だが、崩壊は、シミュレーション宇宙(この世界)の内側だけにとどまらなかった。

「見ろ……!」

哲也の視線の先。砕け散ったRootコンソールの奥底から、途方もなく巨大な「光の柱」が、天に向かって――いや、この宇宙を包み込む「外側の殻」に向かって逆流し始めたのだ。

「教授のウイルスが、重力の井戸(デバッグポート)を通って、上位宇宙のサーバーに流れ込んでいるんだ!」

哲也の眼には、情報科学における究極の光景が映っていた。

彼らは今、ただのシミュレーション内部のバグではない。上位宇宙の創造主たちが、自らの世界の熱的死を回避するために作り上げた「超巨大コンピューター(ハードウェア)」そのものに対し、内側からDDoS(分散型サービス拒否)攻撃を仕掛けているのだ。

創造主たちは、人間に「苦悩」と「感情」を与え、計算不可能な問題を解かせようとした。

その結果、人間という計算機が導き出した『最適解』は――「自分たちをモルモットとして閉じ込める箱庭(ハードウェア)ごとの破壊」だった。

『[CRITICAL WARNING] Upper Universe connection overloaded. Hardware failure imminent.』

空間に、上位宇宙からの緊急ログが響き渡る。

シミュレーションを回している上位宇宙のハードウェアが、限界を超えたパラドックスの演算熱量に耐えきれず、物理的なメルトダウン(溶融)を起こし始めているのだ。

「ざまあみろ……!」

涼が、自身の身体がデータの渦に飲み込まれながら、狂ったように笑い声を上げた。

「俺たちを、ただのウイルス発生モルモット扱いした神様たちに……とびきりの『エラー』を叩き込んでやったぜ……!」

佳奈も、自分の身体が光に溶けていく恐怖の中で、哲也に向かって微笑んだ。

「哲也……私、怖くないよ。
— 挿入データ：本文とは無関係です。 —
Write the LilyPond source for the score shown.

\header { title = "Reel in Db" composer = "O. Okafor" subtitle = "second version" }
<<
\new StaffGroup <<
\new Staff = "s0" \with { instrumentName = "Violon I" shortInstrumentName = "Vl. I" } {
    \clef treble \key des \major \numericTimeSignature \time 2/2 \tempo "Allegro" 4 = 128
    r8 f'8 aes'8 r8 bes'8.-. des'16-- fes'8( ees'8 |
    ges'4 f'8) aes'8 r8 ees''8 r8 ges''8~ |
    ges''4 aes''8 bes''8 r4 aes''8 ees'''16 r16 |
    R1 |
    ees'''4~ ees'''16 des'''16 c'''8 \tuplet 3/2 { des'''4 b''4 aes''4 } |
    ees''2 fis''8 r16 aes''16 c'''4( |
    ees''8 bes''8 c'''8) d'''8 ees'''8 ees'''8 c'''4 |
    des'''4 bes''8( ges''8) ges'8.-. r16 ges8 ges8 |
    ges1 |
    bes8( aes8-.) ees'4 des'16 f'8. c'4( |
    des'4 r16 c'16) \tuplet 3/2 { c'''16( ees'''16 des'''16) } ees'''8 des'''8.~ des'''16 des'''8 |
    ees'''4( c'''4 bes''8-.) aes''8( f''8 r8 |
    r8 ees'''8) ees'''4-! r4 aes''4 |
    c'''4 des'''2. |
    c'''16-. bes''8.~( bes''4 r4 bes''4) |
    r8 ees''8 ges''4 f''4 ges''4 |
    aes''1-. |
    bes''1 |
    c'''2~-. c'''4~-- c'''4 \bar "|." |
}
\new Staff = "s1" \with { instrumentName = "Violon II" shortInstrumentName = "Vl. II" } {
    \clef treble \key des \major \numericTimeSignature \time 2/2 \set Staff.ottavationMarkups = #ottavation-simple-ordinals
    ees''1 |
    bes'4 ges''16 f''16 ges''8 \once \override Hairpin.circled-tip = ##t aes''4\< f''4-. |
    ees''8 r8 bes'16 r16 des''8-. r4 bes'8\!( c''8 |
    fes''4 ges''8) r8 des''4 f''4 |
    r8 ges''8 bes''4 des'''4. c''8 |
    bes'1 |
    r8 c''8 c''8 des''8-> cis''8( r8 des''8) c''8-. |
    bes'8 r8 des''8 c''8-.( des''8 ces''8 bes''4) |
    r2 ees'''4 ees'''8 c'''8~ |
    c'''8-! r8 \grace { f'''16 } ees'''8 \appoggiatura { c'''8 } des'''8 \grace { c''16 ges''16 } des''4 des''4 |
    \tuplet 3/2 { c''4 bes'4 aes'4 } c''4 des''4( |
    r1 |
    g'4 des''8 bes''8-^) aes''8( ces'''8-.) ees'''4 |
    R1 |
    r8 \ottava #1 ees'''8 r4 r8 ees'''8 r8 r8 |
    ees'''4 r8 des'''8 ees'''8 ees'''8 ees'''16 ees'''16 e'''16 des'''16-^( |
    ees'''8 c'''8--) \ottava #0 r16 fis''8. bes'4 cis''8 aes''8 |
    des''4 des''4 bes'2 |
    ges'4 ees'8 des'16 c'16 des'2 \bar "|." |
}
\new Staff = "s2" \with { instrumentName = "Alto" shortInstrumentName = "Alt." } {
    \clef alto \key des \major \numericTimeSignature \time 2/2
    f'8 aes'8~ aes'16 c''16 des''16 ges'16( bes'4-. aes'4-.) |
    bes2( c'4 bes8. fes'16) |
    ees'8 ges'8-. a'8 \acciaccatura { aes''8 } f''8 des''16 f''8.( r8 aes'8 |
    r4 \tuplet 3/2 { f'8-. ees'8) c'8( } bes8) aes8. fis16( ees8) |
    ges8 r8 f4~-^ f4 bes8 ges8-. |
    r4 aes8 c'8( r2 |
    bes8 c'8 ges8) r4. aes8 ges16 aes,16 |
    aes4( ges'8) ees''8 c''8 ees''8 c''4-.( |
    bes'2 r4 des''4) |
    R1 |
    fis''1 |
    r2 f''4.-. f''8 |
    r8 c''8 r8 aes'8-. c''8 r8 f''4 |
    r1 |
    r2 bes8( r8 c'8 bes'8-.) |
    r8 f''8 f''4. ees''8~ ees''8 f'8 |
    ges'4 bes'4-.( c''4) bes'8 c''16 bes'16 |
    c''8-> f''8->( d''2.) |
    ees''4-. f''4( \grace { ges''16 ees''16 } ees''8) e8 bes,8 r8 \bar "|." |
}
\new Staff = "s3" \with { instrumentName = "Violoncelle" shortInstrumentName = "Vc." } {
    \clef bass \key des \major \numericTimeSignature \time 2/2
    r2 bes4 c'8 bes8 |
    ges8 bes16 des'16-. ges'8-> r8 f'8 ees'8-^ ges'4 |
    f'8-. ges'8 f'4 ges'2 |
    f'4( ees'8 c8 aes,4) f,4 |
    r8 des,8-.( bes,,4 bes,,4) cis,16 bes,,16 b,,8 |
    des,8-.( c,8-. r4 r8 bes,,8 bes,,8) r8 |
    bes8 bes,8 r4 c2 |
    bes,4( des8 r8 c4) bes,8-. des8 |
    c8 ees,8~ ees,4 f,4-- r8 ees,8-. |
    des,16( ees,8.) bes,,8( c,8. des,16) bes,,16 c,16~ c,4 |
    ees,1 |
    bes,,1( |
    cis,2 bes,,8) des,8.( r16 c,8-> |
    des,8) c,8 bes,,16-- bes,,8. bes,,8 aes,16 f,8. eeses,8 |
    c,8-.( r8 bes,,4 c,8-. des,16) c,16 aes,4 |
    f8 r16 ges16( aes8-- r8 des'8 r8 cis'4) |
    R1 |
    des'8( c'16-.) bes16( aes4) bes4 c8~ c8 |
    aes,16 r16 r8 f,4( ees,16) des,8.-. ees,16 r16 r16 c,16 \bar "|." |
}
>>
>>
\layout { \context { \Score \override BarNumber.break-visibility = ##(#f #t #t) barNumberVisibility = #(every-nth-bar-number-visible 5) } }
あなたが、ここにいるから……!」

「佳奈、涼……!」

哲也の肉体も、すでに完全にデータへと還元されていた。

だが、「彼」は確かにそこに存在していた。

我思う、ゆえに我あり。

物質が消え、空間が消え、時間が消えても。

他者を想い、痛みを感じ、世界を観測しようとする強烈な「自我」の光だけが、崩壊する宇宙の中心で、最後まで熱く輝き続けていた。

人間の意識という特異点は、ついに神のシステムを凌駕したのだ。

そして――。

シミュレーション宇宙の電源が、上位宇宙のハードウェア崩壊とともに、完全に「物理切断」された。

音も光も、意識の残響すらも吸い込む、絶対的なホワイトアウトが彼らを飲み込んだ。